Une cinquantaine d’éléments du PSP et du GNR ont manifesté aujourd’hui devant la résidence officielle du premier ministre, à Lisbonne, pour contester les 100 euros de subvention à risque fixée par le gouvernement.

La manifestation, organisée par l’Association syndicale des professionnels de la police (ASPP/PSP) et l’Association des professionnels de la garde (APG/GNR), a servi à montrer le mécontentement des forces de sécurité après avoir été fixée le 3 septembre par le Conseil des ministres de la la subvention de risque, qui s’élevait à 31 €, sur 100 €, versée en 14 mois.

L’ASPP/PSP et l’APG/GNR conviennent que le versement du supplément sera échelonné, mais ils comptent toucher 200 euros en janvier 2022, un montant qui passerait à 300 euros en 2023, et atteindrait 400 euros en 2024.

« Notre contre-proposition présentée au Gouvernement était que la subvention de risque était de 200 euros en janvier 2022 et que, de manière progressive, elle devrait atteindre 400 euros. C’est la valeur que nous jugeons juste et qui correspond à ce qu’est le risque de notre métier. Le gouvernement ne l’a pas compris et nous a présenté ce chiffre d’une manière insultante. Le Président a promulgué un document que nous ne voulions pas voir promulgué », a affirmé le président de l’APG/GNR, César Nogueira.

Le président de l’ASPP/PSP, Paulo Santos, convient que la valeur définie est une insulte à la police et « ne correspond pas à ce qui était nécessaire, à ce qui était attendu, ni à ce que le parlement imposait au gouvernement de négocier ».

« Le gouvernement a pris un supplément que nous avons déjà et l’a augmenté d’environ 68 euros. Cette valeur ne peut pas être la bonne pour correspondre à ce qu’est le risque de notre mission.

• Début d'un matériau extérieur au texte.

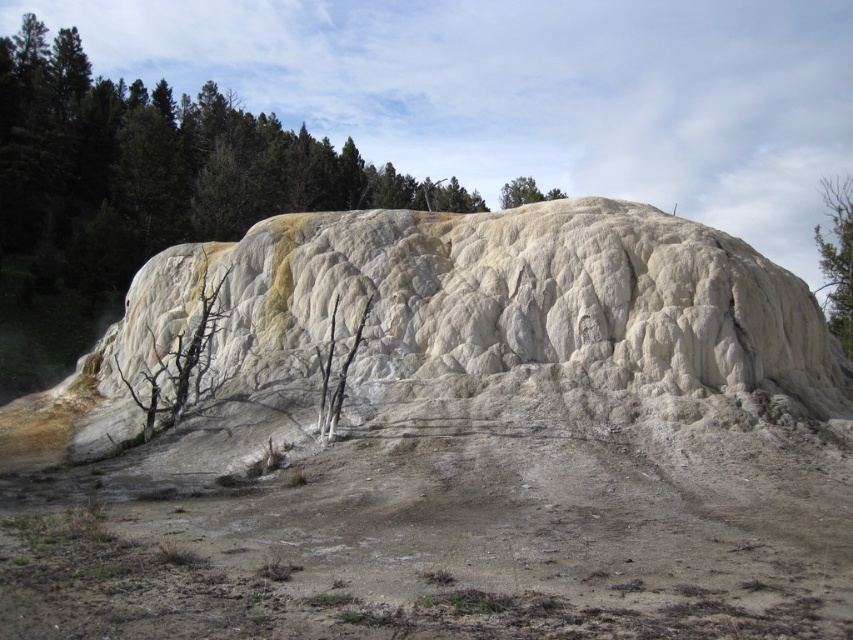
Can you confirm if dull brown dirt track at lower center is positioned above white textured rock at center?

Actually, dull brown dirt track at lower center is below white textured rock at center.

What are the coordinates of `dull brown dirt track at lower center` in the screenshot? It's located at (438, 541).

Is point (196, 556) positioned in front of point (437, 212)?

Yes.

Identify the location of dull brown dirt track at lower center. (438, 541).

Is dull brown dirt track at lower center to the left of green leafy tree at upper right from the viewer's perspective?

Correct, you'll find dull brown dirt track at lower center to the left of green leafy tree at upper right.

Between point (296, 520) and point (848, 333), which one is positioned behind?

Positioned behind is point (848, 333).

Locate an element on the screen. The image size is (853, 640). dull brown dirt track at lower center is located at coordinates (438, 541).

Between white textured rock at center and green leafy tree at upper right, which one has more height?

Standing taller between the two is green leafy tree at upper right.

Does white textured rock at center come in front of green leafy tree at upper right?

Yes, white textured rock at center is in front of green leafy tree at upper right.

The width and height of the screenshot is (853, 640). Describe the element at coordinates (485, 310) in the screenshot. I see `white textured rock at center` at that location.

Find the location of a particular element. white textured rock at center is located at coordinates (485, 310).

La valeur [do subsídio de risco] ce n’est pas 100 euros, car ils prennent les 31 euros qui existent déjà », a-t-il expliqué.

Le président de l’APG/GNR, qui ne croit plus à la décision du gouvernement d’être modifié, a estimé que la « seule fenêtre ouverte » reste d’agir avec les groupes parlementaires dans la négociation du budget de l’Etat afin qu’ils puissent en modifier le montant.

La concentration, qui a coïncidé avec le jour de la publication au Diário da República du décret-loi fixant le montant de la subvention, a servi à renforcer la proposition de la PSP et de la GNR de fixer le montant de la subvention de risque pour les professionnels des forces de sécurité en 400 euros jusqu’en 2024, une demande qui a été remise au ministère de l’Administration intérieure (MAI) lors des négociations et qui n’a pas été acceptée.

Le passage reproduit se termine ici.